Enunciado da tarefa =
No texto sobre a administração da TAP, quantas horas por semana exigia o cargo de Esmeralda Dourado?

Esmeralda Dourado confirmou ao Observador que pediu a renúncia a 1 de março com efeitos a partir do final de abril, com o objetivo de ainda votar a aprovação das contas da empresa. A administradora justifica que não tem disponibilidade temporal para manter as suas funções como presidente da comissão de auditoria da TAP num contexto tão difícil e exigente como o atual para a empresa e para o setor. Acrescenta que, também por causa dessas circunstâncias, fez questão de concluir o seu mandato até ao final do ano passado — mas explica que, face à exigência das funções de auditoria financeira, o seu cargo não executivo “era quase o um cargo executivo” que envolvia 25 a 30 horas por semana.
A administradora entrou para o conselho de administração não executivo em 2017, num quadro em que a empresa tinha uma gestão privada e desempenha mais cargos não executivos em outras empresas. Com a passagem do controlo da TAP para o Estado, Esmeralda Dourado, que recebe também uma reforma, passou a exercer as funções na transportadora sem ter remuneração.
No caso de Diogo Lacerda Machado, uma figura muito próxima de António Costa, especula-se sobre uma relação difícil com o ministro das Infraestruturas, Pedro Nuno Santos, que terá visto em algumas posições do administrador um alinhamento com os interesses dos acionistas privados da TAP. Quando questionado sobre o tema em julho, o ministro não quis comentar, tendo afirmado que “seis administradores do Estado têm feito o seu trabalho com um grande empenho e dedicação à TAP. Temos conseguido trabalhar bem em conjunto”. Em declarações ao Público esta quarta-feira, o advogado afirmou que era “tempo de sair”.

Dados apresentados =
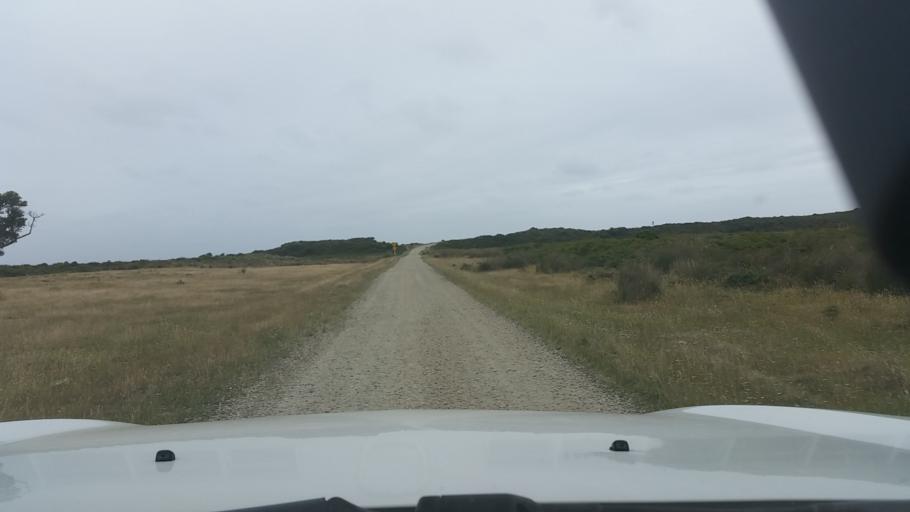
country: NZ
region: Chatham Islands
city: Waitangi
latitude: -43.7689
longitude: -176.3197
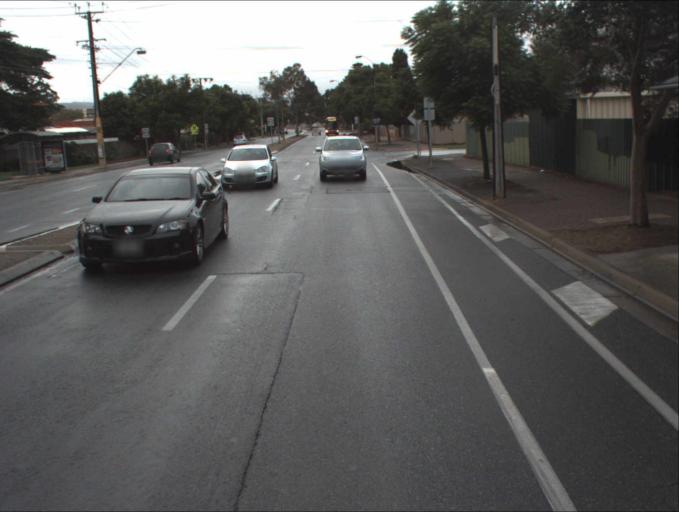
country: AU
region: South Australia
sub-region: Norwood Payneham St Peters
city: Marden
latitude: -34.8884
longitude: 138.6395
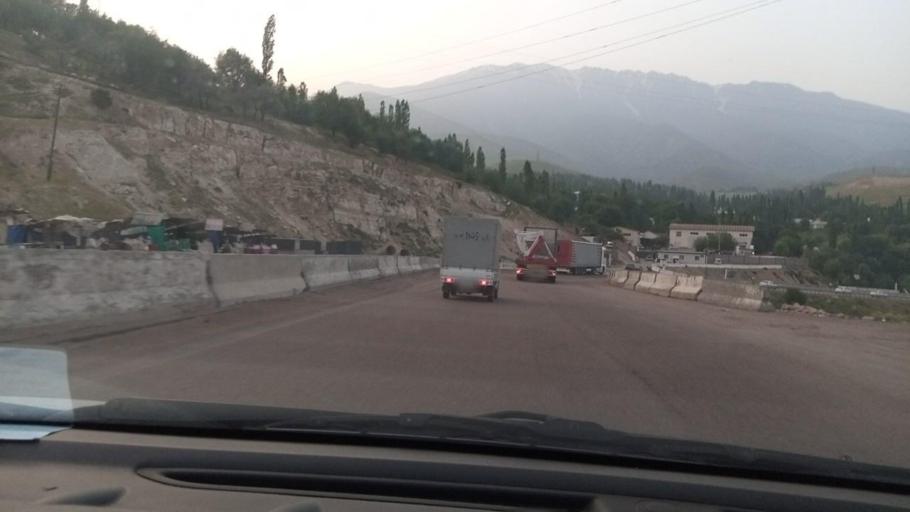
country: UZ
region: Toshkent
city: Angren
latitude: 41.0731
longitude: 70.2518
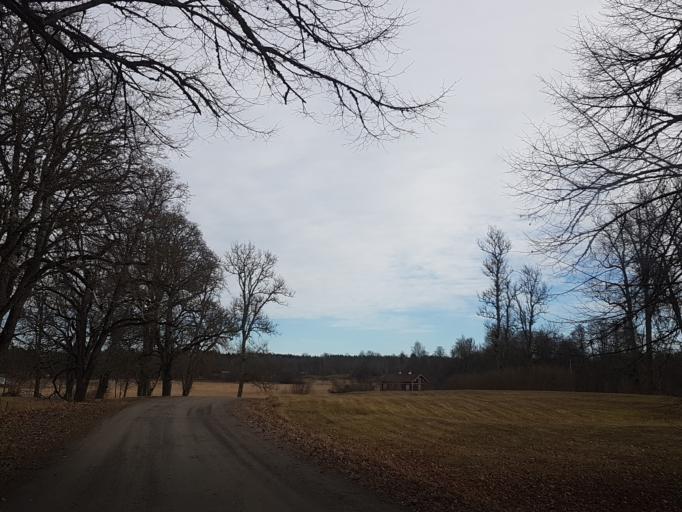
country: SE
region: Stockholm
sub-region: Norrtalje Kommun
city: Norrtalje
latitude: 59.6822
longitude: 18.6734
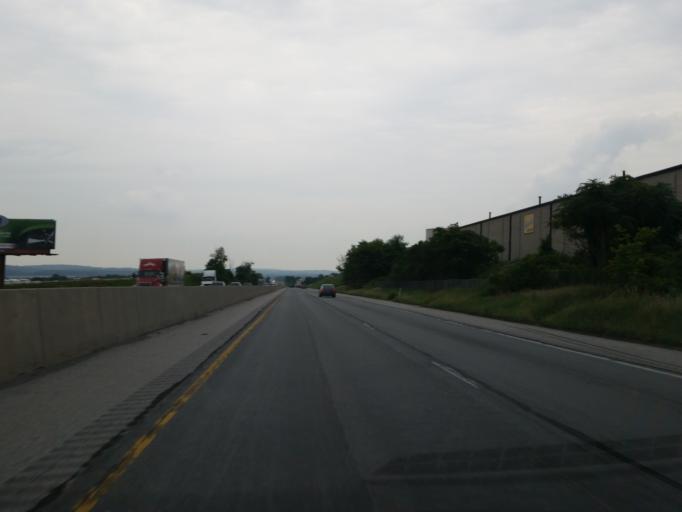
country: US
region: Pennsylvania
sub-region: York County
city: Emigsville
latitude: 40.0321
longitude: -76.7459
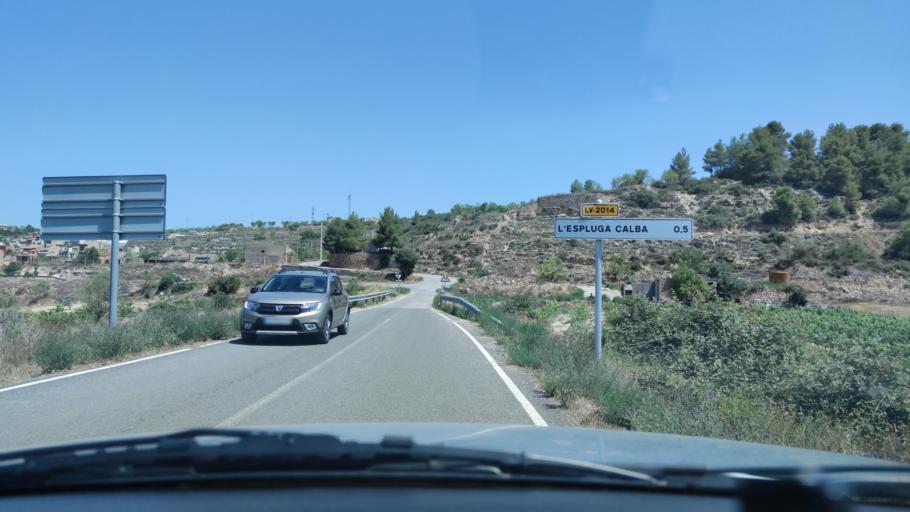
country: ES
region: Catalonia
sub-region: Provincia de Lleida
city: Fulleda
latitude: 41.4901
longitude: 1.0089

Resposta completa =
O cargo envolvia 25 a 30 horas por semana.